A gravity map is a map that depicts gravity measurements across an area of space, which are typically obtained via gravimetry. Gravity maps are an extension of the field of geodynamics. Readings are typically taken at regular intervals for surface analysis on Earth. Other methods include analysis of artificial satellite orbital mechanics, which can allow comprehensive gravity maps of planets, as has been done for Mars by NASA. Gravity maps typically are based on depictions of gravity anomalies or a planet's geoid.

==Creation of gravity maps==
Measurements are typically taken via measuring ground stations with surveys conducted at regular intervals. For surface mapping of gravity, placement of instruments can be randomized. Surface gravity mapping is often used to map out gravity anomalies such as a Bouguer anomaly or isostatic gravity anomalies. Derivative gravity maps are an extension of standard gravity maps, involving mathematical analysis of the local gravitational field strength, to present data in analogous formats to a geological map. Gravity maps, in a "heat" context, typically represent intensity being representative of concentrations of mass in a given area, which correlates to that area having a stronger gravitational field; an example would be a mountain range. In the inverse, geological structures such as oceanic trenches or landmass depressions such as those caused by glaciers or fault lines will depict lower gravitational field values, due to the lower underlying amount of mass in the area.
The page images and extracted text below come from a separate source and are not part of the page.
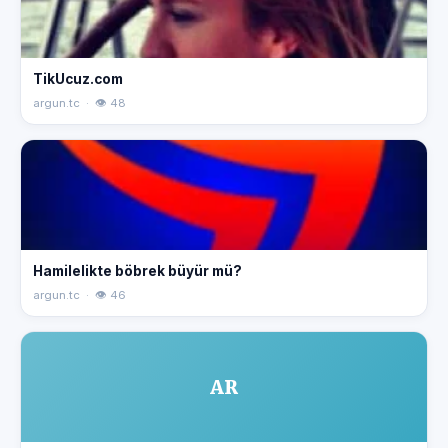
TikUcuz.com
argun.tc · 👁 48
Hamilelikte böbrek büyür mü?
argun.tc · 👁 46
AR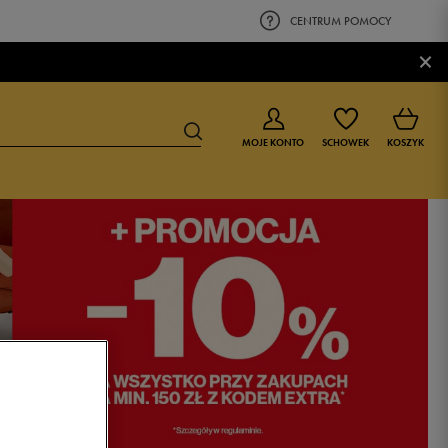
CENTRUM POMOCY
×
MOJE KONTO
SCHOWEK
KOSZYK
BUTY DLA CHŁOPCA
BUTY DLA DZIEWCZYNKI
0-4 lat
0-4 lat
4-8 lat
4-8 lat
9-16 lat
9-16 lat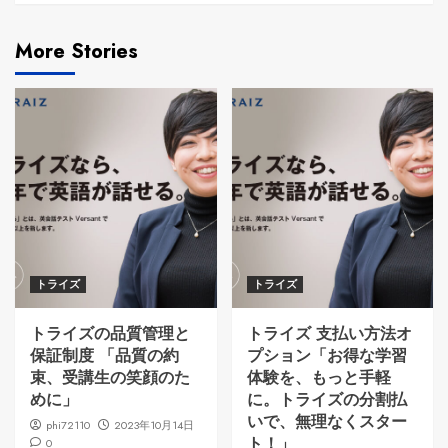
More Stories
トライズ
トライズ
トライズの品質管理と
トライズ 支払い方法オ
保証制度 「品質の約
プション「お得な学習
束、受講生の笑顔のた
体験を、もっと手軽
めに」
に。トライズの分割払
いで、無理なくスター
phi72110
2023年10月14日
ト！」
0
Other methods include analysis of satellite orbital mechanics, which can allow comprehensive gravity maps of planets, as has been done for Mars by NASA. Goddard Mars Model (GMM) 3 is a gravity map of the gravitational field on the planet Mars. Three orbital craft over Mars, the Mars Global Surveyor (MGS), Mars Odyssey (ODY), and the Mars Reconnaissance Orbiter (MRO) assisted in the creation of the GMM 3 by the study of their orbital flight paths. Their travel times and the Doppler shift of radio communications between the respective craft and parabolic antennas belonging to the Deep Space Network, and incremental variations of the communication timing of radio signals and travel times of the craft allowed for the creation of an accurate GMM 3. The Martian gravity map was generated using more than sixteen years of data.